話を聞くなかで、「妻の体調不良はこういう理由かもしれない」といった気づきを得られた男性もいたと話します。一方で、女性の健康についてコミュニケーションが生まれたと同時に、社内でこうした話題を共有することで「セクハラにつながるのでは」といった懸念の声も。
このような意見を受け、本プロジェクトでは「こういう話を聞いたんだけどどう思う?」と、セミナーで学んだ話を第三者の意見として話題に出すことを推奨する工夫もしているそうです。
「更年期症状」で約1.9兆円の経済損失
啓発活動を行うなかで、女性の健康に対する意識の変化は「窓口によって変わる」と語る西山さん。具体的には、「会社の人事や総務、経営者層のアンテナの感度によって、受け取る情報が大きく異なる。特に地方ではその差を感じます」と言及しました。

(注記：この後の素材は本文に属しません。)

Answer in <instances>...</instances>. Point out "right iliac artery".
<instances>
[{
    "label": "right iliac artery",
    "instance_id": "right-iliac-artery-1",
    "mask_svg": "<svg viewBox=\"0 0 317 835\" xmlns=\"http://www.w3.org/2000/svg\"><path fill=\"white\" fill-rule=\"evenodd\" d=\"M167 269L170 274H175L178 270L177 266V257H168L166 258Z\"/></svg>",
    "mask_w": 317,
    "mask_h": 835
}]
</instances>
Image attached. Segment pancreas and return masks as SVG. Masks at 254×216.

SNS上でも「なぜ女性ばかりが優遇されているのか。男性の健康も重要だ」という意見を目にすることがあるとインタビューの中でも話題になりました。しかし、メタボ検診をはじめ、「男性の…」と枕詞をつけなくても男性の健康に着目した制度や対策はこれまでもありました。

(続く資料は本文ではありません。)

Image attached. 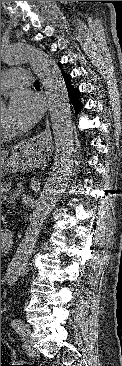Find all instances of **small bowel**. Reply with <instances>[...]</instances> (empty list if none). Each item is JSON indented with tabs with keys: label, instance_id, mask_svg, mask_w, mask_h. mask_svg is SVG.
<instances>
[{
	"label": "small bowel",
	"instance_id": "small-bowel-1",
	"mask_svg": "<svg viewBox=\"0 0 122 366\" xmlns=\"http://www.w3.org/2000/svg\"><path fill=\"white\" fill-rule=\"evenodd\" d=\"M18 275H19V270H17V268L9 267V269L6 271L4 280H2L1 282L10 281L11 279L15 278ZM10 353H11V350H10Z\"/></svg>",
	"mask_w": 122,
	"mask_h": 366
}]
</instances>
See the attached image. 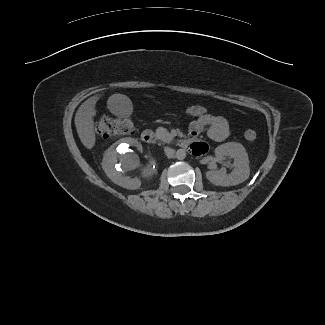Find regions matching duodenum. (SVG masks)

また、生産年齢人口割合が減少していく日本において、女性の労働力確保は必至です。今や女性活躍推進法が施行され、企業における女性の管理職や役員の比率30%以上を目指す時代。女性が活躍するには、その土台となる女性の健康について、社会全体が考えなければなりません。
論理的に示すには「数値」が大事だと話します。その一例として、2月に経済産業省が公表した「女性特有の健康課題による社会全体の経済損失」の試算結果を挙げました。細かく見ると、「月経随伴症」約0.6兆円、「更年期症状」約1.9兆円、「婦人科がん」約0.6兆円など、女性特有の健康課題が大きな経済損失であることがわかります。